Task directions:
Please convert every line of text in all the data below into a JSON list of strings, one string per line, leaving out any blank lines.
(Information begins)
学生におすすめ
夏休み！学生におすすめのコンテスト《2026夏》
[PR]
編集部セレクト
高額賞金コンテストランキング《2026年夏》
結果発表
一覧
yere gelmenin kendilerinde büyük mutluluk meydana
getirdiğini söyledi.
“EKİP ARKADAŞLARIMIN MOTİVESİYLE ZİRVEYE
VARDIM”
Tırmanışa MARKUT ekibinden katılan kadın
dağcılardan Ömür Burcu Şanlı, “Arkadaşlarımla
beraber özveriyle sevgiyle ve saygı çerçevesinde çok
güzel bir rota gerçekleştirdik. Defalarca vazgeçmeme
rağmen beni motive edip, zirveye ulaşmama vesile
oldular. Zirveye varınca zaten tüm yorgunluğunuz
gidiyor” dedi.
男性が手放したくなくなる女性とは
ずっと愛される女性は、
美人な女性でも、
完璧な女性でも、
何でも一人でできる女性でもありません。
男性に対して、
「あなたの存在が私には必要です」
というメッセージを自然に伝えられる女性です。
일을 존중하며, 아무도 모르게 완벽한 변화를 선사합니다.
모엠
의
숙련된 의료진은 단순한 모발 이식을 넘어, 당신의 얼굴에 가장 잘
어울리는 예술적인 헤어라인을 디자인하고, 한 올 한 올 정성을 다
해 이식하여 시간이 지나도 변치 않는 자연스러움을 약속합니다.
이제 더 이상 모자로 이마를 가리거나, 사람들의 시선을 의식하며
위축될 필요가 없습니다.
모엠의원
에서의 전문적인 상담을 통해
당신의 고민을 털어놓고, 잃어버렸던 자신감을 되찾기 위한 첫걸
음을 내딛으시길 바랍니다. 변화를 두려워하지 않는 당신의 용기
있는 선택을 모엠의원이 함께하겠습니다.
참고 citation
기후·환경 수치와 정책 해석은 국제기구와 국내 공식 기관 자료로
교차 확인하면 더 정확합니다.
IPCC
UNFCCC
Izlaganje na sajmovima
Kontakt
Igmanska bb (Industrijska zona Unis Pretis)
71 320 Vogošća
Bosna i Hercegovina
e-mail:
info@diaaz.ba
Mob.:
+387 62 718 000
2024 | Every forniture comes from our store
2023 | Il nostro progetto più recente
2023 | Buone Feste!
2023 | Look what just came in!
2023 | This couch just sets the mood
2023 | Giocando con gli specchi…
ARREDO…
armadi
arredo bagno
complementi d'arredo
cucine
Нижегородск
(Information ends)
Written response:
[
  "学生におすすめ",
  "夏休み！学生におすすめのコンテスト《2026夏》",
  "[PR]",
  "編集部セレクト",
  "高額賞金コンテストランキング《2026年夏》",
  "結果発表",
  "一覧",
  "yere gelmenin kendilerinde büyük mutluluk meydana",
  "getirdiğini söyledi.",
  "“EKİP ARKADAŞLARIMIN MOTİVESİYLE ZİRVEYE",
  "VARDIM”",
  "Tırmanışa MARKUT ekibinden katılan kadın",
  "dağcılardan Ömür Burcu Şanlı, “Arkadaşlarımla",
  "beraber özveriyle sevgiyle ve saygı çerçevesinde çok",
  "güzel bir rota gerçekleştirdik. Defalarca vazgeçmeme",
  "rağmen beni motive edip, zirveye ulaşmama vesile",
  "oldular. Zirveye varınca zaten tüm yorgunluğunuz",
  "gidiyor” dedi.",
  "男性が手放したくなくなる女性とは",
  "ずっと愛される女性は、",
  "美人な女性でも、",
  "完璧な女性でも、",
  "何でも一人でできる女性でもありません。",
  "男性に対して、",
  "「あなたの存在が私には必要です」",
  "というメッセージを自然に伝えられる女性です。",
  "일을 존중하며, 아무도 모르게 완벽한 변화를 선사합니다.",
  "모엠",
  "의",
  "숙련된 의료진은 단순한 모발 이식을 넘어, 당신의 얼굴에 가장 잘",
  "어울리는 예술적인 헤어라인을 디자인하고, 한 올 한 올 정성을 다",
  "해 이식하여 시간이 지나도 변치 않는 자연스러움을 약속합니다.",
  "이제 더 이상 모자로 이마를 가리거나, 사람들의 시선을 의식하며",
  "위축될 필요가 없습니다.",
  "모엠의원",
  "에서의 전문적인 상담을 통해",
  "당신의 고민을 털어놓고, 잃어버렸던 자신감을 되찾기 위한 첫걸",
  "음을 내딛으시길 바랍니다. 변화를 두려워하지 않는 당신의 용기",
  "있는 선택을 모엠의원이 함께하겠습니다.",
  "참고 citation",
  "기후·환경 수치와 정책 해석은 국제기구와 국내 공식 기관 자료로",
  "교차 확인하면 더 정확합니다.",
  "IPCC",
  "UNFCCC",
  "Izlaganje na sajmovima",
  "Kontakt",
  "Igmanska bb (Industrijska zona Unis Pretis)",
  "71 320 Vogošća",
  "Bosna i Hercegovina",
  "e-mail:",
  "info@diaaz.ba",
  "Mob.:",
  "+387 62 718 000",
  "2024 | Every forniture comes from our store",
  "2023 | Il nostro progetto più recente",
  "2023 | Buone Feste!",
  "2023 | Look what just came in!",
  "2023 | This couch just sets the mood",
  "2023 | Giocando con gli specchi…",
  "ARREDO…",
  "armadi",
  "arredo bagno",
  "complementi d'arredo",
  "cucine",
  "Нижегородск"
]